BATTISTI LIBÉRÉ, L’ITALIE “HUMILIÈE”

La décision de la justice brésilienne de libérer l’ancien militant d’extrême-gauche Cesare Battisti a provoqué de nombreuses réactions en Italie, où il a été condamné par contumace à la réclusion à perpétuité pour quatre meurtres et complicité de meurtres commis à la fin des années 1970. Pour leJDD.fr, Alberto Toscano, journaliste et écrivain, explique l’état d’esprit des Italiens.

La libération de Battisti a-t-elle provoqué la colère des Italiens?
Ce n’est pas une réaction de colère ou de vengeance mais de déception. Le fait qu’une décision de justice [sa condamnation à perpétuité par la justice italienne en 1993, ndlr], dans un cas si grave, ne soit pas appliquée est vécu par les Italiens comme une humiliation nationale. Il y a un sentiment d’amertume. Il n’est pas question d’harceler Cesare Battisti pour se venger de quelque chose. Mais tous ceux qui ont vécu la peur à cette époque et la tragédie du terrorisme ont le droit de ne pas être humiliés. Le problème finalement, ce n’est pas que Battisti soit libéré, mais que la magistrature italienne ait été bafouée.

En Italie, comment s’explique-t-on la décision brésilienne de libérer Cesare Battisti?
On se l’explique par des considérations politiques, quoi sont elles-mêmes le fruit de pressions internationales, notamment françaises. Le dernier jour de son mandat, le président Lula a décidé de libérer Battisti.
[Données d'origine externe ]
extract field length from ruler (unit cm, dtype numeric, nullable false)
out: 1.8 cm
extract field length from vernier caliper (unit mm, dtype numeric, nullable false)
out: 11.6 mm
La Cour suprême brésilienne n’a fait que confirmer la décision du président brésilien. Pourtant, elle avait dans un premier temps décidé de l’extrader. Cela voulait bien dire que le dossier juridique était bien ficelé. C’est donc un calcul politique du président Lula.

«Cela étonne les Français qui ont une attitude un peu légère vis-à-vis de l’Italie»

En Italie, la classe politique est unanime pour condamner cette libération…
Oui. Cela étonne les Français qui ont une attitude un peu légère vis-à-vis de l’Italie et qui ne prennent pas la peine d’étudier l’histoire de l’Italie avant de prendre une position politique. Une partie du monde politique français a d’ailleurs manqué de respect à l’Italie au sujet du terrorisme. Or, en Italie, l’ensemble de l’opinion publique considère que Battisti aurait dû être extradé. Mais je le répète, ce n’est pas une question de vengeance. Il s’agit tout simplement de défendre la démocratie italienne et sa dignité.

Le souvenir de ces années de plomb est-il toujours très présent en Italie?
Le souvenir est très présent dans toutes les têtes de ceux qui ont vécu cette période horrible, où les terroristes d’extrême droite et d’extrême gauche ont combattu la démocratie. Ces deux formes différentes de terrorisme voulaient la même chose : la déstabilisation de l’état de droit démocratique. Durant cette période, des centaines de personnes ont été tuées, des actes de violences ont été commis contre des magistrats, des journalistes, des professeurs d’université… A l’époque, tous ceux qui étaient loyaux au principe de l’Etat républicain risquaient leur vie. Je cite toujours cet exemple très symbolique de l’actuelle présidente du parti démocrate italien, Rosy Bindi, qui était à côté d’un professeur d’université au moment où il a été assassiné par les Brigades rouges. Ce souvenir est donc encore très vif parmi les hommes politiques actuellement au pouvoir en Italie.

La page n’est donc pas tournée…
En Italie, on voudrait bien tourner la page mais pour cela, il faut que l’on dise clairement de quel côté était le mal, de quel côté était le bien, pour qu’il n’y ait pas d’ambiguïté. Les victimes du terrorisme sont celles qui se sont battues pour notre démocratie et notre état de droit. La démocratie était du côté de l’écrasante majorité du peuple italien qui a traversé cette période difficile avec courage. Et les Italiens sont fiers d’avoir gagné par des moyens démocratiques la bataille pour la défense de leurs institutions.